Text block ->
========================
05/25/2018Doug French

Economics professor Bernard Malamud made the local paper today as he is retiring after teaching at UNLV for 50 years. I had Professor Malamud for a class, but darn if I can remember what the class was.

Malamad showed up in 1968 when UNLV was but a dream. “The campus was a desert; there was nothing here,” he told the R-J “There were rabbits running around and coyotes running around, and what Tom [White] described was a big-city university. That’s what we’ve become.”

The article mentions several predictions he flubbed. He had projected the Las Vegas population to top out at 750,000 or a million. The real estate boom and subsequent 2008 crash, “As far as the spurt in property values here, I thought, hey, we’re just catching up to where we ought to be catching up, to big cities like Phoenix and even Los Angeles,” he said. “The bust and the severity of the bust did surprise me.”

What surprised me is he has been teaching History of Economic Thought. He told the paper, that it’s his favorite class. “It’s covering the whole spectrum of economics,” he said. “I get to reminisce about each of the themes of the economics discipline.” I would guess he would leave out the Austrian school despite having officed down the hall from the modern dean of the Austrian school, Murray Rothbard, along with the current dean of the school, Hans Hoppe.

Until January of 1995, Murray Rothbard taught the History of Thought class. I’ve written before about the experience. I had no idea who Rothbard was and a fellow student told me to avoid Murray, calling him a kook. Professor Malamud, an avid Keynesian, likely didn’t recommend Rothbard either.

The first night of class, Murray hit the door and started talking immediately, something about dumb politicians threatening the evil oil companies that were raising gas prices. From that thought, he just continued right into his History of Economic Thought lecture. He didn’t take roll, or hand out a syllabus. Murray didn’t have time for that; he had centuries of history to cover.
========================
Your tasks ->
1. Give back the part of the post on Professor Malamud, starting with "The first night" and going on through "history to cover.", word for word.
2. Answer these from the post on Professor Malamud:
(a) For how many years did Malamud teach at UNLV?
(b) At what figure had he projected the Las Vegas population would top out?
(c) Until what month and year did Murray Rothbard teach the History of Thought class?
========================
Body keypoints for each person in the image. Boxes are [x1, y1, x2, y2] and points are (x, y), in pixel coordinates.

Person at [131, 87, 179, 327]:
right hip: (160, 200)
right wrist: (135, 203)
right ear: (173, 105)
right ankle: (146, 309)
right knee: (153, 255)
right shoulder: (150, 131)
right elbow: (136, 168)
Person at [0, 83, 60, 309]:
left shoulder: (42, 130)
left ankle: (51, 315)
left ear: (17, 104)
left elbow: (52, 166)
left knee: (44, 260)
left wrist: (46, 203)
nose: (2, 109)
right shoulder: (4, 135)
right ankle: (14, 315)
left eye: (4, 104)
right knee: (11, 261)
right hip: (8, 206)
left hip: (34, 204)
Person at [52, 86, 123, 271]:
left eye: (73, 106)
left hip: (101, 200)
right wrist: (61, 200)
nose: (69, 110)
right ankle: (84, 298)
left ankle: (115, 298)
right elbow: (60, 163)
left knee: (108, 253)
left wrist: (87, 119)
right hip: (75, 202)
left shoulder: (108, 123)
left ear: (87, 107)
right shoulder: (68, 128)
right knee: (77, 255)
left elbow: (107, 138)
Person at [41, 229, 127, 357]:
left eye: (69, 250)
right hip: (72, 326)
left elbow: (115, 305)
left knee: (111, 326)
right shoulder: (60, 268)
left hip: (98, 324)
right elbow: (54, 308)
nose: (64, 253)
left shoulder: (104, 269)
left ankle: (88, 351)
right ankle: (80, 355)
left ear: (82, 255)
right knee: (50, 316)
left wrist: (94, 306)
========================
Per-task outputs ->
1.
The first night of class, Murray hit the door and started talking immediately, something about dumb politicians threatening the evil oil companies that were raising gas prices. From that thought, he just continued right into his History of Economic Thought lecture. He didn’t take roll, or hand out a syllabus. Murray didn’t have time for that; he had centuries of history to cover.

2.
(a) 50 years
(b) 750,000 or a million
(c) January of 1995